• REQUIRED ACTIONS
1/ In the text about Roger Fenton, how many glass-plate negatives did he make in the Crimea?
2/ Turn the listing, from its first line through the line that contains "name author: (Davenp.) Holttum", into a two-column CSV with the columns field and value. Give one row per line, put each entry in its own quoted field, and change any line breaks to spaces.

:: PROVIDED TEXT

Notable as one of the world’s first war photographers, Roger Fenton (1819–1869) pursued a short but remarkable career, highlighted by several projects of considerable historical significance. He earned a degree in law and practiced for a short time, before discovering an interest in painting, pursuing art study first in London and then in Paris. Returning to England in 1843, he worked as a painter (none of his paintings survive). Fenton had become seriously interested in photography, taking his first photographs in 1852. For the next decade he would be active in the medium.

In September 1852, he traveled to Russia to take pictures of the Czar Nicholas I Chain Bridge under construction over the Dnieper River in Kiev (when completed, it was the largest suspension bridge in Europe). He accompanied John Cooke Bourne, the project’s primary photographer, and project engineer Charles Blacker Vignoles. They were able to visit Moscow and St. Petersburg, and photographs from this trip are in the collection of the J. Paul Getty Museum.

In 1853, Fenton was one of the founders of the Photographic Society (now the Royal Photographic Society), and served as its honorary secretary. He was also active in other artistic organizations, including the Society of Arts and the Architectural Photographic Association. The social and professional connections he made as a result of his involvement with these groups led to commissions to make portraits of the royal family at Windsor and Balmoral. He was made official photographer at the British Museum in 1853, and for more than seven years documented their natural history and art collections. His subjects included a group of fascinating skeletons, images of classical busts and the famed Assyrian reliefs.

The work Fenton produced in 1855 defined his prominent position in the history of photography. Sponsored by Manchester publisher, Thomas Agnew, and carrying letters of support from Prince Albert, he took a steamer to the Crimea in February 1855 to undertake photographic documentation of the war that had begun in October 1853. Fought between Russia, and an alliance of France, England, Sardinia, and the Ottoman Empire, the conflict lasted until February 1856. Covered extensively by photographers (including James Robertson) and writers, no previous conflict had been so thoroughly documented. Fenton photographed battle sites and behind the scenes military operations, as well as making portraits of the officers and soldiers.
Accompanied by his assistant, Marcus Sparling, and his servant William, he took his horse-drawn darkroom into the field, making over 350 glass-plate negatives. By June, running low on materials, and ill with cholera, he returned to England.

Once home, Fenton exhibited his prints extensively throughout Britain, and by royal command gave private showings in September to Queen Victoria, Prince Albert, and French Emperor Napoleon III, who all purchased sets of the photographs. Agnew subsequently published high-quality editions of Fenton’s work, but because they came out later than expected, they did not sell well as the war had ended, and public interest had diminished.

::::
:: DATA TO PROCESS

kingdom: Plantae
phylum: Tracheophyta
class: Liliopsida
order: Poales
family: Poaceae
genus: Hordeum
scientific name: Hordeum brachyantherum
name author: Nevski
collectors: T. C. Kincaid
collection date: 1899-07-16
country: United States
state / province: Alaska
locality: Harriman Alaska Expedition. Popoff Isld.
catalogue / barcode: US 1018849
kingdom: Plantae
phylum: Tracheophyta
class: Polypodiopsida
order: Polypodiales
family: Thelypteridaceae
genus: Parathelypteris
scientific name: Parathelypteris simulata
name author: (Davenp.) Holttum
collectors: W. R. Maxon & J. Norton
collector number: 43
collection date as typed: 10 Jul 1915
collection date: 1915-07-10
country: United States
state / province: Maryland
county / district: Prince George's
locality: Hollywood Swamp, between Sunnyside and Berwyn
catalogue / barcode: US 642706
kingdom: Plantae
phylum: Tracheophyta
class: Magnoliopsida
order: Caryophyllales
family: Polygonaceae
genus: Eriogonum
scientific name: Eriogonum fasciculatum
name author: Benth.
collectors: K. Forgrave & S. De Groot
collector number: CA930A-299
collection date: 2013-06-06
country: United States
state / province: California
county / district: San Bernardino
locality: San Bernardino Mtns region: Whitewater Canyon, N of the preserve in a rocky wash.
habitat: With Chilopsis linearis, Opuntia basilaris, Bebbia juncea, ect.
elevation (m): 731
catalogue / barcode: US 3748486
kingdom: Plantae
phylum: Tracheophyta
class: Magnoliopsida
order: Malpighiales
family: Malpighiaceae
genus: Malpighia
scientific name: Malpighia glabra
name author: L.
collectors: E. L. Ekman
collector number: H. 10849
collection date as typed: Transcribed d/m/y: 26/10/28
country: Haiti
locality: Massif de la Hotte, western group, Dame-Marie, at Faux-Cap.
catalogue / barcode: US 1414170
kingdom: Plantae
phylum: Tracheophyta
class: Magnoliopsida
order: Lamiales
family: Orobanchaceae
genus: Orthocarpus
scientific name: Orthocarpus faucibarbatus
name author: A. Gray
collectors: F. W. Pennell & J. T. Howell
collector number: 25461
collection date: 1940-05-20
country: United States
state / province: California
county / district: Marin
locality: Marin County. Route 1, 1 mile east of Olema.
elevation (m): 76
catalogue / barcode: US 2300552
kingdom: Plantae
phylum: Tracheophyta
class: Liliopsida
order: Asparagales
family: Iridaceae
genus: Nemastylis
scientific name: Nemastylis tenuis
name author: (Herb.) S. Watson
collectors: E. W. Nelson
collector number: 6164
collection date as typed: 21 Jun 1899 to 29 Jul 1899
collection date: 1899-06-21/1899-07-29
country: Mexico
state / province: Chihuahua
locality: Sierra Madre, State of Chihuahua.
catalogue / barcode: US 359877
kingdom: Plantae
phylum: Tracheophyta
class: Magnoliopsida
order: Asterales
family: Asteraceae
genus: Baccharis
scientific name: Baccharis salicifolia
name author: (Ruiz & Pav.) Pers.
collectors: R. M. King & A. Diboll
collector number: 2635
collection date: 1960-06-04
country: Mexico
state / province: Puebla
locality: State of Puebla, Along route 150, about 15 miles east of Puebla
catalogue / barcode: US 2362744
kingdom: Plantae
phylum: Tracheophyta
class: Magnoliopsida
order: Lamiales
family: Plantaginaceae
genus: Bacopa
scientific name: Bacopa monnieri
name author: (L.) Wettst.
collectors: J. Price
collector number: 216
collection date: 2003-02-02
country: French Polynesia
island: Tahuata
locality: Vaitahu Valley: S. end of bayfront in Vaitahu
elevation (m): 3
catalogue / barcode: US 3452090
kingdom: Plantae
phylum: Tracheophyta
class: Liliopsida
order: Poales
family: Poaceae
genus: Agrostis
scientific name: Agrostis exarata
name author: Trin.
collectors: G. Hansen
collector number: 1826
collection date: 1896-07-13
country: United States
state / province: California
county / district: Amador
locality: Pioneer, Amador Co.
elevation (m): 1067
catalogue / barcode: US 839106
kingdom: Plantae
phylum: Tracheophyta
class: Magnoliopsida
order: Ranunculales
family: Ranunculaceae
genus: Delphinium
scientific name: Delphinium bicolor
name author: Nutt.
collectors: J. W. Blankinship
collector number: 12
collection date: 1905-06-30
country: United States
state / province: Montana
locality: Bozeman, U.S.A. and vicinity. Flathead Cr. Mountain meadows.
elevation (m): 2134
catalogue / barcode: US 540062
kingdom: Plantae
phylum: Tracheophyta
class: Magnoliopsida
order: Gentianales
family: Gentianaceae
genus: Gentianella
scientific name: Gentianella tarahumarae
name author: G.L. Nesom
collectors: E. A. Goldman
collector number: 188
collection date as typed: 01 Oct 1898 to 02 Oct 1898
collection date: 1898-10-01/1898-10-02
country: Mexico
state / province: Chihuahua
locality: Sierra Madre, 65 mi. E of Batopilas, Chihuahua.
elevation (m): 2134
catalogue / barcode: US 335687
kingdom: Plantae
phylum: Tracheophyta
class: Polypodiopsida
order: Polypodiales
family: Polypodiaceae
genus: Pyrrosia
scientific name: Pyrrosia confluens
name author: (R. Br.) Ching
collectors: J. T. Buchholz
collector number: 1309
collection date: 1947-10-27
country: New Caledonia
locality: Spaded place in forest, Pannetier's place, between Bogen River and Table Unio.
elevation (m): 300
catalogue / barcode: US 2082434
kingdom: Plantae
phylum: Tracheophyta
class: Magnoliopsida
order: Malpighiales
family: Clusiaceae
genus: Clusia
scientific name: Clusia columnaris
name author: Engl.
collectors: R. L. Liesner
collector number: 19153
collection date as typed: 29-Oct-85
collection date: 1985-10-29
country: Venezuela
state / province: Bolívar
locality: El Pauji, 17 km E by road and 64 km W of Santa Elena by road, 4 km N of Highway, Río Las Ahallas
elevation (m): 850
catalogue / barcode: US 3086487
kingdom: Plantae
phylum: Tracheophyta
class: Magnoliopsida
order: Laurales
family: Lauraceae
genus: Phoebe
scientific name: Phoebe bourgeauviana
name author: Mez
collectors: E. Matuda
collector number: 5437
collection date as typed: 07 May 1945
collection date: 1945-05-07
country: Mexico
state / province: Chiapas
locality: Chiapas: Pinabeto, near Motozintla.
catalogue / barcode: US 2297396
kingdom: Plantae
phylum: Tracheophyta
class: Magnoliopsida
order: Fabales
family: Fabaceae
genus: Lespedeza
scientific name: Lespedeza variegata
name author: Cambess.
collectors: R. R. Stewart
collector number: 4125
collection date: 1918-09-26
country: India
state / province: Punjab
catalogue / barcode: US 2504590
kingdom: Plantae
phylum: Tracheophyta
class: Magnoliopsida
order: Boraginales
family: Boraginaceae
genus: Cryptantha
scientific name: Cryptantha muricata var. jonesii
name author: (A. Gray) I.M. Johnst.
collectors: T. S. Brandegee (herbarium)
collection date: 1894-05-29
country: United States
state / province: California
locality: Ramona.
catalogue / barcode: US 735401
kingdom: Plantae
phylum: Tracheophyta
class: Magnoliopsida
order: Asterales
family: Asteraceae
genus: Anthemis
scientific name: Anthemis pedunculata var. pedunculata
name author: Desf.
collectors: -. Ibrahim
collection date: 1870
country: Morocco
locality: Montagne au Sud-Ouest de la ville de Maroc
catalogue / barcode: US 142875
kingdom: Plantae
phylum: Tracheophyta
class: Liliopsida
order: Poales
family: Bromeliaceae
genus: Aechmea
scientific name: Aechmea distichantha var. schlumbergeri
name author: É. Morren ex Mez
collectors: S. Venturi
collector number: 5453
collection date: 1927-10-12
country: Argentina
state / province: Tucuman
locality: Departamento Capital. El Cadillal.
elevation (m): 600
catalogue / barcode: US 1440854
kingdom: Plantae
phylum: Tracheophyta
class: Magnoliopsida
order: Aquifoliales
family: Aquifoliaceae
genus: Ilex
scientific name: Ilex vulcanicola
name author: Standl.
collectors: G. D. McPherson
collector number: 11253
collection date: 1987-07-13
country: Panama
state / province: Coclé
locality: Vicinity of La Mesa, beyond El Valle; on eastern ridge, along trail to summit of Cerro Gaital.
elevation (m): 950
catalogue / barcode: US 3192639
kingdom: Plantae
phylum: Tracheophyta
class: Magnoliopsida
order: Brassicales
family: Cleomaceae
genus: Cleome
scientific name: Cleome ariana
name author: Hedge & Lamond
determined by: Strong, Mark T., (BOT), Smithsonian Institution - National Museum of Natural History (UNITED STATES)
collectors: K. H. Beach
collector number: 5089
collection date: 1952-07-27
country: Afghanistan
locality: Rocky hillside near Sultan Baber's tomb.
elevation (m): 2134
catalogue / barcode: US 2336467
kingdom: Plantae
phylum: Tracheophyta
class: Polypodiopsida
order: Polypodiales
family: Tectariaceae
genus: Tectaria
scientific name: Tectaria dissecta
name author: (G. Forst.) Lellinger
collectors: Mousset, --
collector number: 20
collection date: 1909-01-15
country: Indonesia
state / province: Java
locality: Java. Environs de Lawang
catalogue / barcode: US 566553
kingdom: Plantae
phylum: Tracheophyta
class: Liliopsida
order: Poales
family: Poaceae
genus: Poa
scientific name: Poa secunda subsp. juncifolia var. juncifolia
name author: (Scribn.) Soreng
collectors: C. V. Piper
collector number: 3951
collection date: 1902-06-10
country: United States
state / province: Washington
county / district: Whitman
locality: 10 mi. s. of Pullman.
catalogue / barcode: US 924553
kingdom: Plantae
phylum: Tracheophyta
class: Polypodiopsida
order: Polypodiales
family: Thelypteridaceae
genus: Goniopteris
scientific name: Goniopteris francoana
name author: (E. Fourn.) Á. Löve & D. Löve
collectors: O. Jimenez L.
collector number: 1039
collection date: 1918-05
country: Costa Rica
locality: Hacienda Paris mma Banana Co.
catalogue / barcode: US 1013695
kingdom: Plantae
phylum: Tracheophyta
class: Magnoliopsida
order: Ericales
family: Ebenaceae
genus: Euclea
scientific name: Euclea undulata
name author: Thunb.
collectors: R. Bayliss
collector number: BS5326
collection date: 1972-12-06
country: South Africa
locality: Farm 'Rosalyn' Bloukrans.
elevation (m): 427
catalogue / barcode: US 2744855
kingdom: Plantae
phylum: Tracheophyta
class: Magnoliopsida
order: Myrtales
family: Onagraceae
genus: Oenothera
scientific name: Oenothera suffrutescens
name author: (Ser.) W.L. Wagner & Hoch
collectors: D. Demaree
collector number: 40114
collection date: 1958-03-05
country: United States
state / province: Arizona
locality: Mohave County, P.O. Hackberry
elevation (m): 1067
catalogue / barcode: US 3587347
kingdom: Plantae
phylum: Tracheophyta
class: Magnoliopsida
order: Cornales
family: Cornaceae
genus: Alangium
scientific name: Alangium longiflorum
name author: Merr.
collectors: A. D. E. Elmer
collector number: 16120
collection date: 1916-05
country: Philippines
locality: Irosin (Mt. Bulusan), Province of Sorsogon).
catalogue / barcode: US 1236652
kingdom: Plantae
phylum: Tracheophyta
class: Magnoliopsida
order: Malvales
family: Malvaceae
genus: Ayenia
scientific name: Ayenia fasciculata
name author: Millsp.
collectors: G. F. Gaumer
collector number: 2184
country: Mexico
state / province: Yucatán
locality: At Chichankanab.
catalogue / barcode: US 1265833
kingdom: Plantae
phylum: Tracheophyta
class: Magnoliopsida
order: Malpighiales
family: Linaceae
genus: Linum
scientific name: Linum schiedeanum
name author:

::::

• RESPONSES FOR EACH TASK
1/ Over 350.

2/
field,value
"kingdom:","Plantae"
"phylum:","Tracheophyta"
"class:","Liliopsida"
"order:","Poales"
"family:","Poaceae"
"genus:","Hordeum"
"scientific name:","Hordeum brachyantherum"
"name author:","Nevski"
"collectors:","T. C. Kincaid"
"collection date:","1899-07-16"
"country:","United States"
"state / province:","Alaska"
"locality:","Harriman Alaska Expedition. Popoff Isld."
"catalogue / barcode:","US 1018849"
"kingdom:","Plantae"
"phylum:","Tracheophyta"
"class:","Polypodiopsida"
"order:","Polypodiales"
"family:","Thelypteridaceae"
"genus:","Parathelypteris"
"scientific name:","Parathelypteris simulata"
"name author:","(Davenp.) Holttum"